Unincorporated community in the state of Oregon, United States

Odell is an unincorporated community and census-designated place (CDP) in Hood River County, Oregon, United States. As of the 2020 census, Odell had a population of 2,328.
==Geography==
Odell is in northeastern Hood River County, in the valley of Odell Creek, a tributary of the Hood River. It is 7 mi south of the city of Hood River, the county seat. According to the United States Census Bureau, the CDP has a total area of 2.0 sqmi, all land.

===Climate===
This region experiences warm (but not hot) and dry summers, with no average monthly temperatures above 71.6 °F. According to the Köppen Climate Classification system, Odell has a warm-summer Mediterranean climate, abbreviated "Csb" on climate maps.

==Demographics==

As of the census of 2000, there were 1,849 people, 573 households, and 468 families residing in this unincorporated community. The population density was 923.2 PD/sqmi. There were 594 housing units at an average density of 296.6 /sqmi. The racial makeup of this unincorporated community was 66.47% White, 0.49% Black or African American, 0.87% Native American, 0.43% Asian, 29.58% from other races, and 2.16% from two or more races. Hispanic or Latino of any race were 40.02% of the population.

There were 573 households, out of which 45.2% had children under the age of 18 living with them, 68.4% were married couples living together, 8.4% had a female householder with no husband present, and 18.2% were non-families. 14.1% of all households were made up of individuals, and 7.2% had someone living alone who was 65 years of age or older. The average household size was 3.19 and the average family size was 3.51.

In this unincorporated community the population was spread out, with 33.9% under the age of 18, 8.7% from 18 to 24, 29.9% from 25 to 44, 18.0% from 45 to 64, and 9.6% who were 65 years of age or older. The median age was 30 years. For every 100 females, there were 97.5 males. For every 100 females age 18 and over, there were 97.7 males.
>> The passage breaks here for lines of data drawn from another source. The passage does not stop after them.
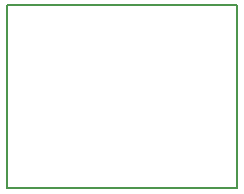
<source format=gm1>
G04 MADE WITH FRITZING*
G04 WWW.FRITZING.ORG*
G04 DOUBLE SIDED*
G04 HOLES PLATED*
G04 CONTOUR ON CENTER OF CONTOUR VECTOR*
%ASAXBY*%
%FSLAX23Y23*%
%MOIN*%
%OFA0B0*%
%SFA1.0B1.0*%
%ADD10R,0.775079X0.617433*%
%ADD11C,0.008000*%
%ADD10C,0.008*%
%LNCONTOUR*%
G90*
G70*
G54D10*
G54D11*
X4Y613D02*
X771Y613D01*
X771Y4D01*
X4Y4D01*
X4Y613D01*
D02*
G04 End of contour*
M02*
</source>
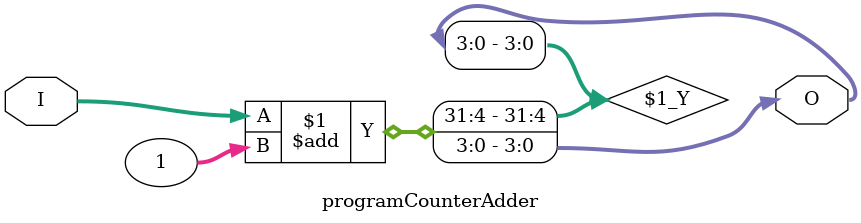
<source format=v>
module programCounterAdder(
    input [3:0] I,
    output [3:0] O
);
    assign O = I + 1;
endmodule
</source>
The median income for a household in this unincorporated community was $36,991, and the median income for a family was $37,065. Males had a median income of $30,300 versus $16,983 for females. The per capita income for this unincorporated community was $18,023. About 11.1% of families and 12.9% of the population were below the poverty line, including 14.6% of those under age 18 and none of those age 65 or over.

Historical population
| Census | Pop. | Note | %± |
| 2020 | 2,328 |  | — |
U.S. Decennial Census

==Notable people==
Baseball player and evangelist Billy Sunday owned a fruit orchard in the Odell area.